More recently, Vice Adm. Carlos Busser, who oversaw the landings of Argentine troops on the Falklands, has faced charges of torture and disappearances. Horacio Losito, a highly decorated officer who was badly injured in combat, went to prison in 2008 for his role in a 1976 massacre.
Today in democratic Argentina, people overwhelmingly condemn the military dictatorship. But the disclosures about many officers who went to war have been awkward, especially now as President Cristina Fernandez renews a diplomatic effort to press Britain into negotiating the future of the islands.
While lobbying for harsh sentences against military men convicted of crimes, the president has also extolled “those on whose chests shine medals, the decorations they won with honor and bravery on the field of battle.”
“There cannot be a double standard — they’re either heroes or they are oppressors. And for us, Giachino is the first oppressor to die in Las Malvinas,” said Ernesto Alonso, a teenage conscript in the war who heads a veterans group that works with rights organizations. “We have to understand that it is not some other armed forces that went to the Las Malvinas. It was the same one. They are the same military men.”
According to the official story, Giachino had been deployed from the naval base in this picturesque seaside city to lead a commando unit that surrounded Gov. Rex Hunt’s home in Stanley, capital of the Falklands. The mission was to force a quick and bloodless surrender of Hunt and a Royal Marine detachment.

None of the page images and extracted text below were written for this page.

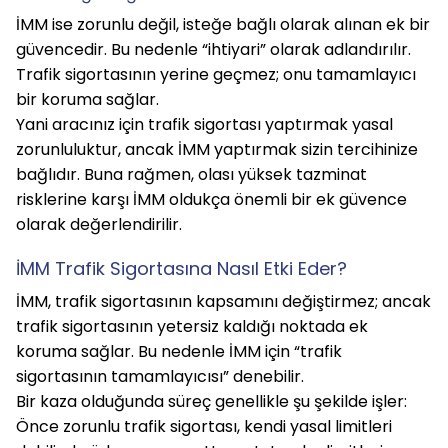
İMM ise zorunlu değil, isteğe bağlı olarak alınan ek bir 
güvencedir. Bu nedenle “ihtiyari” olarak adlandırılır. 
Trafik sigortasının yerine geçmez; onu tamamlayıcı 
bir koruma sağlar.
Yani aracınız için trafik sigortası yaptırmak yasal 
zorunluluktur, ancak İMM yaptırmak sizin tercihinize 
bağlıdır. Buna rağmen, olası yüksek tazminat 
risklerine karşı İMM oldukça önemli bir ek güvence 
olarak değerlendirilir.
İMM Trafik Sigortasına Nasıl Etki Eder?
İMM, trafik sigortasının kapsamını değiştirmez; ancak 
trafik sigortasının yetersiz kaldığı noktada ek 
koruma sağlar. Bu nedenle İMM için “trafik 
sigortasının tamamlayıcısı” denebilir.
Bir kaza olduğunda süreç genellikle şu şekilde işler: 
Önce zorunlu trafik sigortası, kendi yasal limitleri 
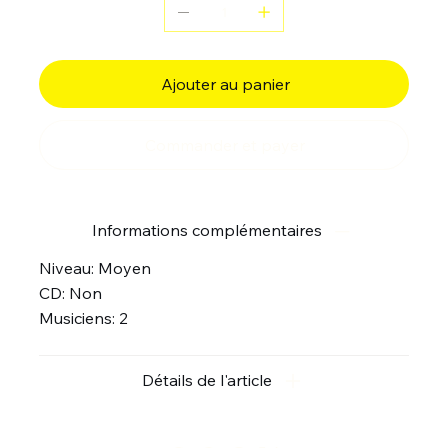
Ajouter au panier
Commander et payer
Informations complémentaires
Niveau: Moyen
CD: Non
Musiciens: 2
Détails de l'article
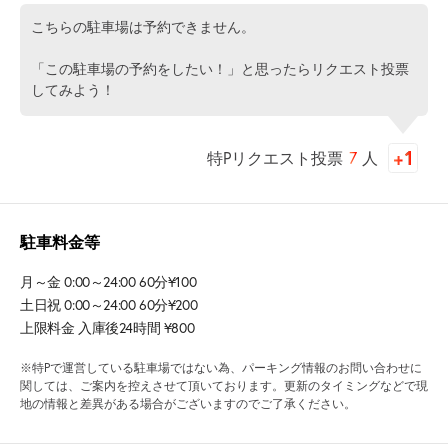
こちらの駐車場は予約できません。
「この駐車場の予約をしたい！」と思ったらリクエスト投票
してみよう！
特Pリクエスト投票
7
人
駐車料金等
月～金 0:00～24:00 60分¥100
土日祝 0:00～24:00 60分¥200
上限料金 入庫後24時間 ¥800
※特Pで運営している駐車場ではない為、パーキング情報のお問い合わせに
関しては、ご案内を控えさせて頂いております。更新のタイミングなどで現
地の情報と差異がある場合がございますのでご了承ください。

But a fierce firefight broke out, and Giachino, 34, was mortally wounded.
His death became a rallying cry in Argentina, with photographs of the lantern-jawed officer reprinted in newspapers and shown on television as the invasion unfolded. And when Argentina lost its brief control of the Falklands to a large British fleet, Giachino’s sacrifice became the stuff of military lore. He was posthumously promoted to captain and even had a stamp issued in his honor.
Karina Giachino, one of his two daughters, recalls a loving father, a devoted Catholic and a patriotic officer.

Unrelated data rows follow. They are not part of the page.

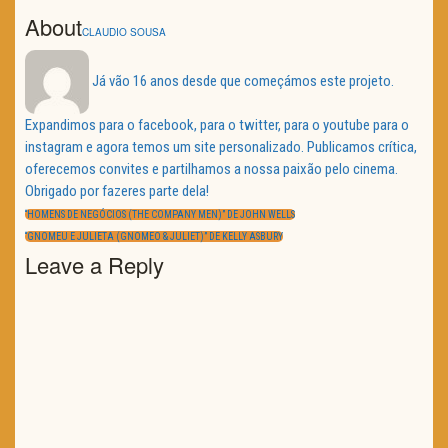
About
CLAUDIO SOUSA
Já vão 16 anos desde que começámos este projeto.
Expandimos para o facebook, para o twitter, para o youtube para o
instagram e agora temos um site personalizado. Publicamos crítica,
oferecemos convites e partilhamos a nossa paixão pelo cinema.
Obrigado por fazeres parte dela!
Navegação
de
PREVIOUS
“HOMENS DE NEGÓCIOS (THE COMPANY MEN)” DE JOHN WELLS
artigos
POST:
NEXT
“GNOMEU E JULIETA (GNOMEO & JULIET)” DE KELLY ASBURY
POST:
Leave a Reply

“I see him as a hero who gave his life for all of us,” said Giachino, who is 37 and raising three daughters in a tranquil, prosperous Mar del Plata neighborhood. “He carried out his operation. I cannot feel anything but to be proud of him.”
But in the past few years, Pedro Giachino’s name began to come up in the trials of other officers facing charges for rights abuses in Mar del Plata, where hundreds had gone through interrogations at the naval base where he had been assigned.
Gabriel Della Valle, who first recognized Giachino when his photograph was reprinted after his death, was among those who had been interrogated here.
“I froze up — it is a face that I will never forget, never,” said Della Valle, 56, a psychologist, who told his story in judicial hearings last month. “It was the face of the person who interrogated me in Mar del Plata.”
Another witness to emerge was Alfredo Molinari, a former navy corporal, who told a federal judge in 2010 that his superior, Giachino, had ordered him to shoot a detainee in the head in 1977. He said he refused to carry out the killing.
Victor Basterra, now 67, who had been held by the military during the dictatorship at the notorious Navy Mechanics School in Buenos Aires, said in an interview that Giachino had also worked there. More than 5,000 prisoners were processed there, most of whom were killed.
Once Giachino’s history as an interrogator had been pieced together, Carlos Diaz, 57, leader of a human rights group in Mar del Plata, successfully lobbied for the removal of a portrait honoring Giachino from the City Council chamber.
“If Giachino had not died,” Diaz said, “he would at the very least be detained if not convicted for crimes against humanity.”
The portraits of 11 other servicemen from Mar del Plata who died on the Falklands remain on the wall, as do grainy black-and-white photographs of more than 400 people who were interrogated here and never seen again.